In 2008, Biomeasure joined Richard Lee, M.D., and Parth Patwari of Brigham and Women’s Hospital and Harvard Medical School in securing a three-year, $250,000 per year MLSC grant, matched by the company, toward preclinical tests of the company’s IGF-1 heparin-binding protein, designed to enhance cartilage regeneration after traumatic injury and treat osteoarthritis.
MLSC funds, fortuitously borrowed before the Great Recession, have stoked the biopharma building boom as well as earlier projects benefiting from tax breaks, such as BMS’ Devens plant, which won $60 million in state and local incentives. Yet for BMS, another important incentive involved time: State and local governments approved permits in less than six months.

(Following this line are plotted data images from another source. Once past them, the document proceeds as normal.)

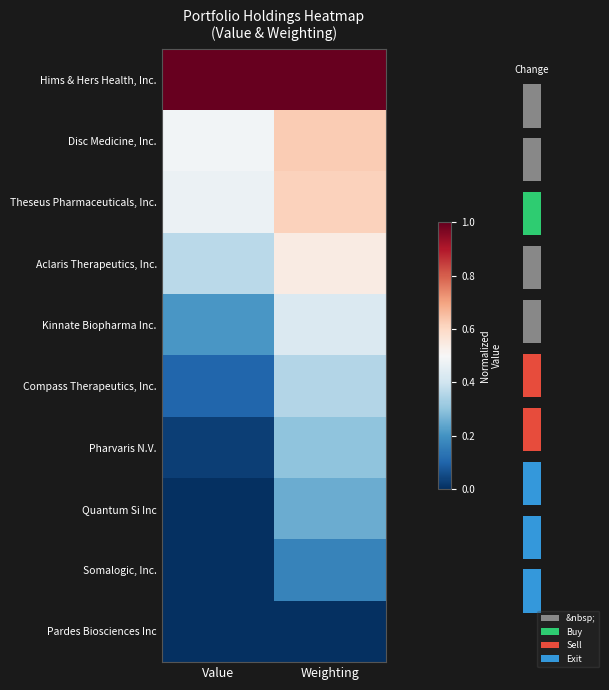

Where is Pharvaris N.V. nearest to the value 0?

Value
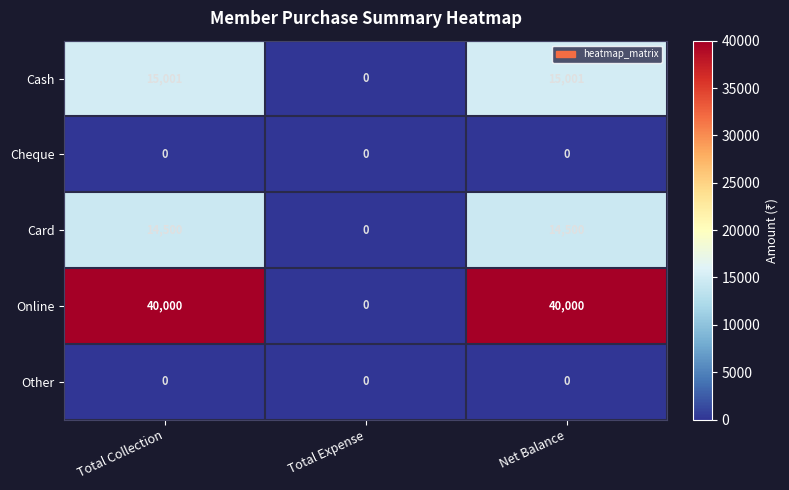

How many data points in Card are less than 14500?

1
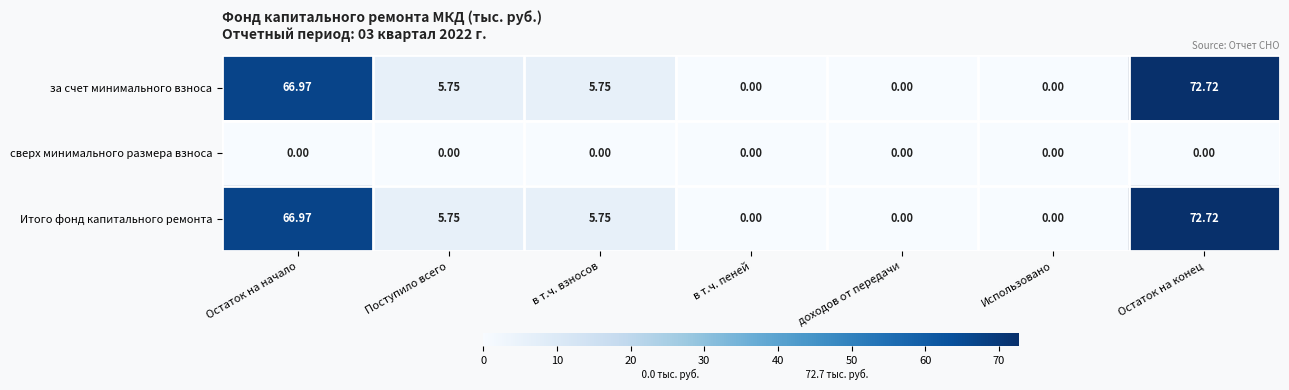

Which label corresponds to the largest value in the chart?

Остаток на конец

Massachusetts is literally building a base of biopharma businesses on the solid foundation of its top-tier universities and research institutions. But for those employers, options for where to locate now stretch beyond the Bay Area into China and other emerging markets where manufacturing costs are much lower, regulatory red tape is much shorter, and the supply of researchers is growing in quantity and quality. How Massachusetts retains biopharma companies as global competition ramps up over the next decade will decide whether the Bay State can lead the construction lists of future years.
Alex Philippidis is senior news editor at Genetic Engineering & Biotechnology News.